Saudi Arabia produces a lot of the world’s energy; it consumes a terrific amount, too. Its economy is an eighth the size of Japan’s, its population a quarter. Yet it uses nearly as much natural gas. The kingdom’s Vision 2030 economic plan envisions a diversified economy utilising more than double its current 109bn cubic metres. It cannot meet this target without imports.
The notion of a major energy exporter forced to import gas for domestic needs may well dent the pride of state producer Saudi Aramco. On paper, the Saudi peninsula is awash with gas. Its proved reserves of 8.4tn cubic meters cover 77 years of existing demand. Most, about 70 per cent, sits on top of its oil. This means releasing the gas usually requires producing the crude; something Opec’s swing member does not always wish to do.

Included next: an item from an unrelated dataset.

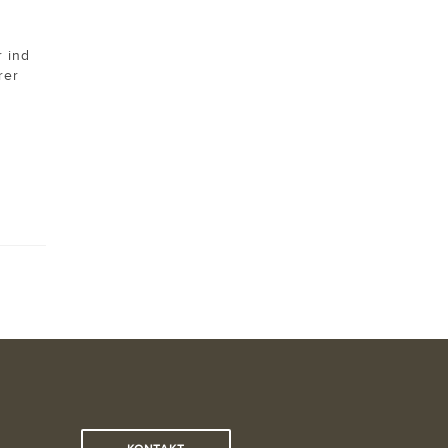
r ind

Furthermore, the country’s output cannot match its needs for much longer. While demand has jumped by half over the past decade, proven gas reserves have inched up by less than a fifth.
Worse, while half its electricity production uses gas, according to the US Energy Information Administration, the other half burns crude oil, curtailing its export potential.All this explains why Saudi energy minister (and chairman of Saudi Aramco) Khalid al-Falih visited Russia’s Yamal liquefied natural gas project last month. He discussed financing the next phase of Yamal, already on stream, run by Novatek and France’s Total. It looks like the new regime in Saudi Arabia, under Crown Prince Mohammed bin Salman, recognises that it needs to import gas.If so, swapping stakes with international oil companies in LNG projects for gas exploration rights within Saudi Arabia seems possible.
Companies were invited to explore the peninsula’s Empty Quarter 15 years ago. The name turned out to be apt. More prospective acreages will be required this time. Saudi Arabia needs to put more energy into sourcing natural gas, and soon.